Reabilitação, acompanhamento e prevenção de recidivas
Após a fase aguda, foque em reabilitação pulmonar, suporte à cessação do vaping e prevenção de novas exposições. Recomendações práticas:
- Programas de cessação com aconselhamento, suporte comportamental e, quando indicado, terapia de reposição de nicotina.
- Monitorização da função pulmonar em follow‑up e avaliação da necessidade de oxigênio domiciliar ou reabilitação respiratória.
- Tratamento integrado de comorbidades (asma, DPOC, doenças cardiovasculares) para reduzir risco de piora a longo prazo.
Reforce ao paciente que vaporizar não é alternativa inocua ao tabaco e que a prevenção de novas exposições é essencial para preservar a função pulmonar.
Diferenciais diagnósticos: como diferenciar EVALI de outras condições
Principais diagnósticos diferenciais a considerar:
- Pneumonia bacteriana ou viral.
- Edema pulmonar cardiogênico ou não cardiogênico.
- Pneumonite por hiperssensibilidade e doenças intersticiais.
- Pneumonite lipoide ou reações a solventes presentes em líquidos de vaping.
A diferenciação exige integração de história de exposição, exames laboratoriais, imagens e, quando necessário, discussão com pneumologia.
Implicações de saúde pública e educação do paciente
Profissionais de saúde têm papel chave na vigilância de casos, notificação e educação sobre riscos do vaping. A comunicação deve ser clara e sem julgamentos para favorecer a adesão às medidas de cessação. Para orientar encaminhamentos relacionados a dor torácica e avaliação clínica, utilize recursos locais como o protocolo de dor torácica não aguda: avaliação e encaminhamento. Para contextualizar riscos ocupacionais e ambientais respiratórios, consulte também material sobre doenças respiratórias ocupacionais.
Passos práticos no consultório ou na emergência
Ao atender paciente com sintomas respiratórios e história de vaping, siga estes passos imediatos:
- Obtenha história detalhada de vaping (produto, fonte, frequência, uso de THC).
- Realize avaliação clínica e solicite radiografia de tórax; indique TC de tórax se houver suspeita alta ou piora clínica.
- Trate a hipoxemia com oxigênio suplementar e estratifique necessidade de internação.

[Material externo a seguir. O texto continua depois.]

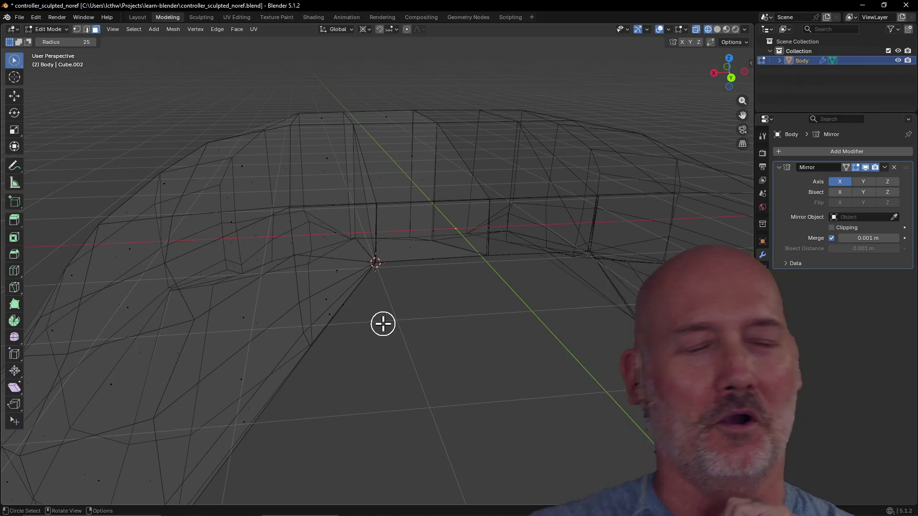
middle_drag(400, 298, 414, 241)
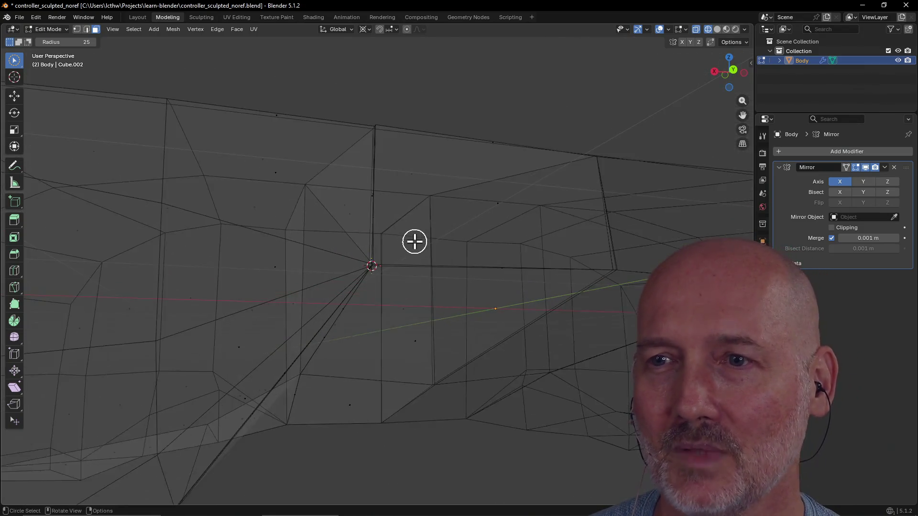
middle_drag(393, 375, 388, 416)
mouse_move(415, 356)
middle_down()
mouse_move(443, 350)
mouse_move(424, 342)
mouse_move(397, 357)
middle_up()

- Considere corticosteroides em casos moderados a graves após exclusão razoável de infecção ativa; monitorize glicemia e sinais de infecção.
- Oriente cessação imediata do vaping e organize follow‑up com pneumologia e reabilitação quando indicado.
Notas finais e recomendações
Adaptar condutas às diretrizes locais e à disponibilidade de recursos é essencial. Em caso de dúvida diagnóstica ou manejo complexo, procure orientação de pneumologia. A detecção precoce, a interrupção da exposição e o suporte adequado reduzem morbidade e potencial mortalidade associadas à EVALI.